→ **Task prompt**
Copy the text from every one of the records below, line for line and without changing anything. Leave the picture markers out of your copy.

[Stored items]

§

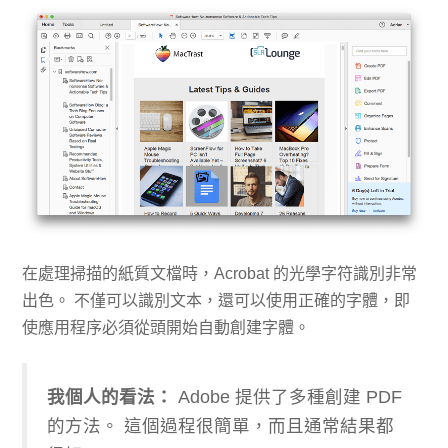
在處理掃描的紙質文檔時，Acrobat 的光學字符識別非常
出色。 不僅可以識別文本，還可以使用正確的字體，即
使應用程序必須從頭開始自動創建字體。
我個人的看法：
Adobe 提供了多種創建 PDF
的方法。 這個過程很簡單，而且通常結果都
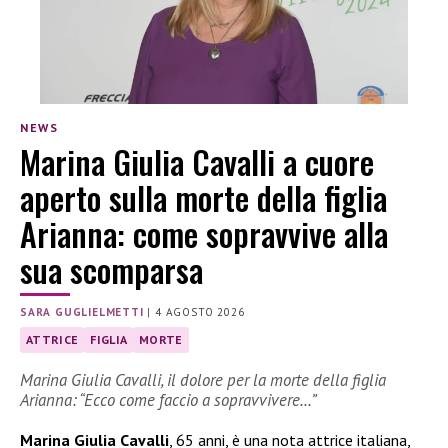
NEWS
Marina Giulia Cavalli a cuore
aperto sulla morte della figlia
Arianna: come sopravvive alla
sua scomparsa
SARA GUGLIELMETTI
|
4 AGOSTO 2026
ATTRICE
FIGLIA
MORTE
Marina Giulia Cavalli, il dolore per la morte della figlia
Arianna: “Ecco come faccio a sopravvivere…”
Marina Giulia Cavalli
, 65 anni, è una nota attrice italiana,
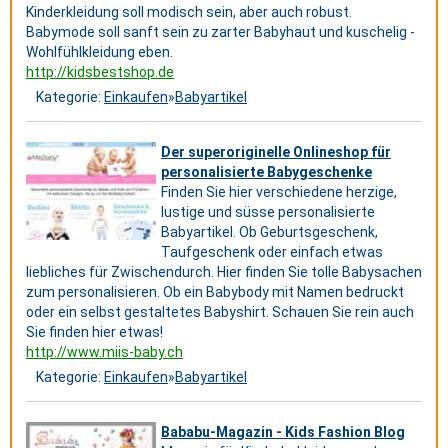
Kinderkleidung soll modisch sein, aber auch robust.
Babymode soll sanft sein zu zarter Babyhaut und kuschelig -
Wohlfühlkleidung eben.
http://kidsbestshop.de
Kategorie:
Einkaufen
»
Babyartikel
Der superoriginelle Onlineshop für
personalisierte Babygeschenke
Finden Sie hier verschiedene herzige,
lustige und süsse personalisierte
Babyartikel. Ob Geburtsgeschenk,
Taufgeschenk oder einfach etwas
liebliches für Zwischendurch. Hier finden Sie tolle Babysachen
zum personalisieren. Ob ein Babybody mit Namen bedruckt
oder ein selbst gestaltetes Babyshirt. Schauen Sie rein auch
Sie finden hier etwas!
http://www.miis-baby.ch
Kategorie:
Einkaufen
»
Babyartikel
Bababu-Magazin - Kids Fashion Blog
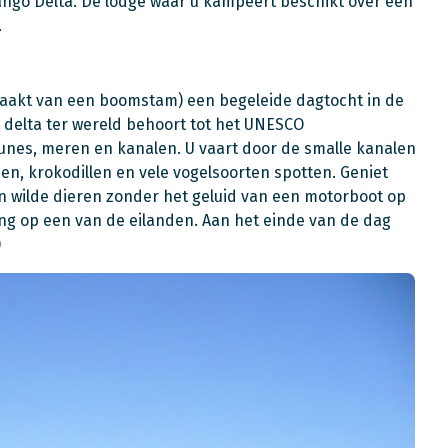
ango Delta. De lodge waar u kampeert beschikt over een
.
akt van een boomstam) een begeleide dagtocht in de
delta ter wereld behoort tot het UNESCO
unes, meren en kanalen. U vaart door de smalle kanalen
en, krokodillen en vele vogelsoorten spotten. Geniet
 wilde dieren zonder het geluid van een motorboot op
ng op een van de eilanden. Aan het einde van de dag
)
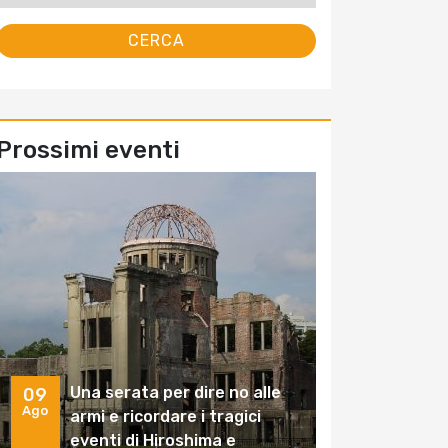
Prossimi eventi
Una serata per dire no alle
09
Ago
armi e ricordare i tragici
eventi di Hiroshima e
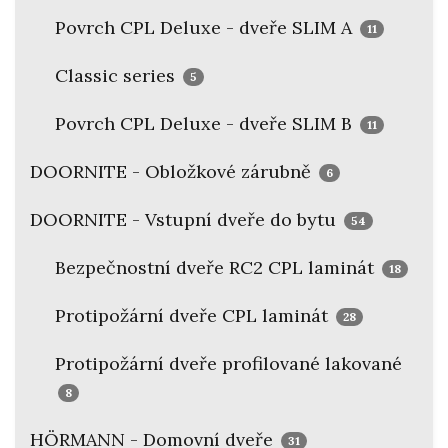
Povrch CPL Deluxe - dveře SLIM A
11
Classic series
5
Povrch CPL Deluxe - dveře SLIM B
11
DOORNITE - Obložkové zárubně
6
DOORNITE - Vstupní dveře do bytu
54
Bezpečnostní dveře RC2 CPL laminát
18
Protipožární dveře CPL laminát
28
Protipožární dveře profilované lakované
8
HÖRMANN - Domovní dveře
31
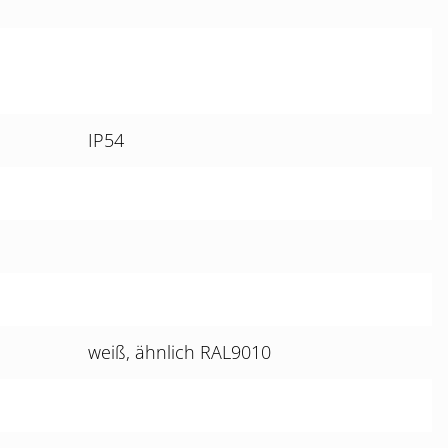
IP54
weiß, ähnlich RAL9010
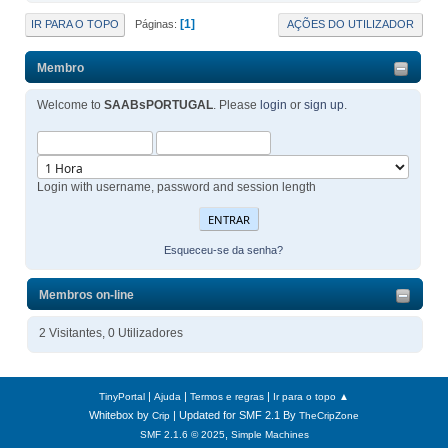
1
IR PARA O TOPO
AÇÕES DO UTILIZADOR
Páginas
Membro
Welcome to
SAABsPORTUGAL
. Please
login
or
sign up
.
Login with username, password and session length
Esqueceu-se da senha?
Membros on-line
2 Visitantes, 0 Utilizadores
|
|
|
TinyPortal
Ajuda
Termos e regras
Ir para o topo ▲
Whitebox by
| Updated for SMF 2.1 By
Crip
TheCripZone
,
SMF 2.1.6 © 2025
Simple Machines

§

→ **Exercise solution**
在處理掃描的紙質文檔時，Acrobat 的光學字符識別非常
出色。 不僅可以識別文本，還可以使用正確的字體，即
使應用程序必須從頭開始自動創建字體。
我個人的看法：
Adobe 提供了多種創建 PDF
的方法。 這個過程很簡單，而且通常結果都
NEWS
Marina Giulia Cavalli a cuore
aperto sulla morte della figlia
Arianna: come sopravvive alla
sua scomparsa
SARA GUGLIELMETTI
|
4 AGOSTO 2026
ATTRICE
FIGLIA
MORTE
Marina Giulia Cavalli, il dolore per la morte della figlia
Arianna: “Ecco come faccio a sopravvivere…”
Marina Giulia Cavalli
, 65 anni, è una nota attrice italiana,
Kinderkleidung soll modisch sein, aber auch robust.
Babymode soll sanft sein zu zarter Babyhaut und kuschelig -
Wohlfühlkleidung eben.
http://kidsbestshop.de
Kategorie:
Einkaufen
»
Babyartikel
Der superoriginelle Onlineshop für
personalisierte Babygeschenke
Finden Sie hier verschiedene herzige,
lustige und süsse personalisierte
Babyartikel. Ob Geburtsgeschenk,
Taufgeschenk oder einfach etwas
liebliches für Zwischendurch. Hier finden Sie tolle Babysachen
zum personalisieren. Ob ein Babybody mit Namen bedruckt
oder ein selbst gestaltetes Babyshirt. Schauen Sie rein auch
Sie finden hier etwas!
http://www.miis-baby.ch
Kategorie:
Einkaufen
»
Babyartikel
Bababu-Magazin - Kids Fashion Blog
ango Delta. De lodge waar u kampeert beschikt over een
.
akt van een boomstam) een begeleide dagtocht in de
delta ter wereld behoort tot het UNESCO
unes, meren en kanalen. U vaart door de smalle kanalen
en, krokodillen en vele vogelsoorten spotten. Geniet
 wilde dieren zonder het geluid van een motorboot op
ng op een van de eilanden. Aan het einde van de dag
)
Prossimi eventi
Una serata per dire no alle
09
Ago
armi e ricordare i tragici
eventi di Hiroshima e
Povrch CPL Deluxe - dveře SLIM A
11
Classic series
5
Povrch CPL Deluxe - dveře SLIM B
11
DOORNITE - Obložkové zárubně
6
DOORNITE - Vstupní dveře do bytu
54
Bezpečnostní dveře RC2 CPL laminát
18
Protipožární dveře CPL laminát
28
Protipožární dveře profilované lakované
8
HÖRMANN - Domovní dveře
31
IP54
weiß, ähnlich RAL9010
1
IR PARA O TOPO
AÇÕES DO UTILIZADOR
Páginas
Membro
Welcome to
SAABsPORTUGAL
. Please
login
or
sign up
.
Login with username, password and session length
Esqueceu-se da senha?
Membros on-line
2 Visitantes, 0 Utilizadores
|
|
|
TinyPortal
Ajuda
Termos e regras
Ir para o topo ▲
Whitebox by
| Updated for SMF 2.1 By
Crip
TheCripZone
,
SMF 2.1.6 © 2025
Simple Machines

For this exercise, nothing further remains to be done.